━━━━━ Text under study

What really happened was that when Kevin was about three or four, his father, Devin, was killed by Ragnarok (“Vendetta”). This actually supports a detail from “Darkstar Rising,” where Kevin said that he’d never known his father; while the detail was retconned came “Vendetta,” it can be seen as a mild one of Kevin’s exaggerations. At three or four, he’s not going to remember much about Devin, who would have been incredibly busy in his job as a Plumber. And apparently not long after Devin’s death, Kevin’s mother decided to remarry. Harvey Hackett insists that he was third in her heart: she never really got over Devin’s death, and he was ahead of Harvey, but it was Kevin she loved the most. By this line of logic, I’m going to assume that this is the whole reason she remarried: to ensure that her four-year-old son would have a father in his life. So it’s understandable where a very young Kevin would have gotten this sense that his dad was being replaced, no matter how Harvey tried to be kind to him. Harvey tried to raise Kevin as his own son, and that only created more friction; in Kevin’s mind, he was Devin’s son, not Harvey’s, and he had no right to usurp that position. So, yeah. That’s really painful. Harvey knows his wife doesn’t love him completely, and his stepson hates him. Ouch.
Kevin’s powers only made matters worse, as indicated by his very first appearance when he insisted that his parents thought he was a freak. The word might even have been used at some point, given how much Kevin uses it to refer to himself throughout his first appearance and this season (not to mention his whole use of the loaded word “monster” in here and season three of Alien Force). Harvey ended up afraid of Kevin, and it wasn’t until Kevin was threatening Gwen that Harvey was able to overcome that fear and stand up to his stepson, attempting to give him the grounding of a lifetime. The whole reason Kevin ended up on the streets of New York was directly related to his powers; he demolished the house, presumably landing everybody out on the streets. Kevin convinced himself that he’d been thrown out, so I’m going to take a leap of logic and assume that he argued with his mom and Harvey, then left on his own after somebody crossed the line—whatever was said, Kevin indicates that his mom had the last word. He took this as a sign that nobody wanted him, and it fucked up his head for the rest of his life. He was horribly mistaken, however, and he failed to see the love all around him. His mother never stopped loving him (as we saw in “Vendetta” and learned in “Darkstar Rising”). She was proud of him for turning his life around and becoming a Plumber, and because of this, Harvey refused to let her see what Kevin had become now. This implies that sometime before “…Nor Iron Bars a Cage,” the Levin-Hacketts were moved to some kind of safehouse, partly so Kevin wouldn’t attack them and partly because Harvey didn’t want his wife’s heart broken again. So…yeah. Kevin owes her the biggest Mother’s Day gift ever. Does Hallmark make a card for “I love you, Mom, sorry I blew up the house”?
I’m trying something new that I want to use with my W.I.T.C.H. reviews—a season summation. While I’ll still do an overarching endpoint analysis, the season summation will examine themes within a particular season, and especially for season one, how it connects and grows from the last series.

━━━━━━━━━━
━━━━━ Records for processing

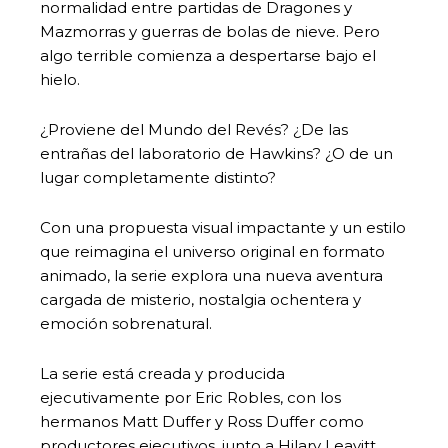
normalidad entre partidas de Dragones y
Mazmorras y guerras de bolas de nieve. Pero
algo terrible comienza a despertarse bajo el
hielo.
¿Proviene del Mundo del Revés? ¿De las
entrañas del laboratorio de Hawkins? ¿O de un
lugar completamente distinto?
Con una propuesta visual impactante y un estilo
que reimagina el universo original en formato
animado, la serie explora una nueva aventura
cargada de misterio, nostalgia ochentera y
emoción sobrenatural.
La serie está creada y producida
ejecutivamente por Eric Robles, con los
hermanos Matt Duffer y Ross Duffer como
productores ejecutivos, junto a Hilary Leavitt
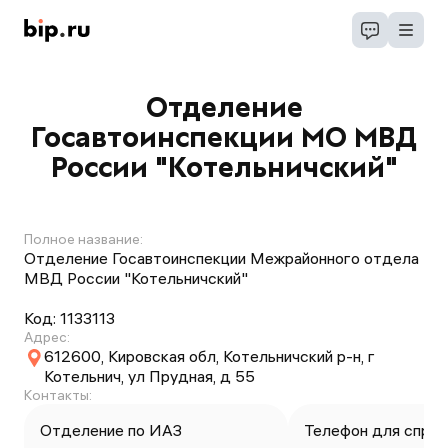
Отделение
Госавтоинспекции МО МВД
России "Котельничский"
Полное название:
Отделение Госавтоинспекции Межрайонного отдела
МВД России "Котельничский"
Код:
1133113
Адрес:
612600, Кировская обл, Котельничский р-н, г
Котельнич, ул Прудная, д 55
Контакты:
Отделение по ИАЗ
Телефон для справ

━━━━━━━━━━

Exercise A
For each statement below, say whether the piece on Kevin's family above agrees with it. Answer yes or no, and quote the deciding words of the piece.
(i) Kevin's father, Devin, was killed by Ragnarok when Kevin was about three or four.
(ii) Harvey Hackett says he came first in his wife's heart.
(iii) Kevin's mother stopped loving him after he left home.
Exercise B
Quote every line of text in the records above word for word, leaving out the picture markers.

Written answer A
(i) Yes: "when Kevin was about three or four, his father, Devin, was killed by Ragnarok"
(ii) No: "Harvey Hackett insists that he was third in her heart"
(iii) No: "His mother never stopped loving him"

Written answer B
normalidad entre partidas de Dragones y
Mazmorras y guerras de bolas de nieve. Pero
algo terrible comienza a despertarse bajo el
hielo.
¿Proviene del Mundo del Revés? ¿De las
entrañas del laboratorio de Hawkins? ¿O de un
lugar completamente distinto?
Con una propuesta visual impactante y un estilo
que reimagina el universo original en formato
animado, la serie explora una nueva aventura
cargada de misterio, nostalgia ochentera y
emoción sobrenatural.
La serie está creada y producida
ejecutivamente por Eric Robles, con los
hermanos Matt Duffer y Ross Duffer como
productores ejecutivos, junto a Hilary Leavitt
Отделение
Госавтоинспекции МО МВД
России "Котельничский"
Полное название:
Отделение Госавтоинспекции Межрайонного отдела
МВД России "Котельничский"
Код:
1133113
Адрес:
612600, Кировская обл, Котельничский р-н, г
Котельнич, ул Прудная, д 55
Контакты:
Отделение по ИАЗ
Телефон для справ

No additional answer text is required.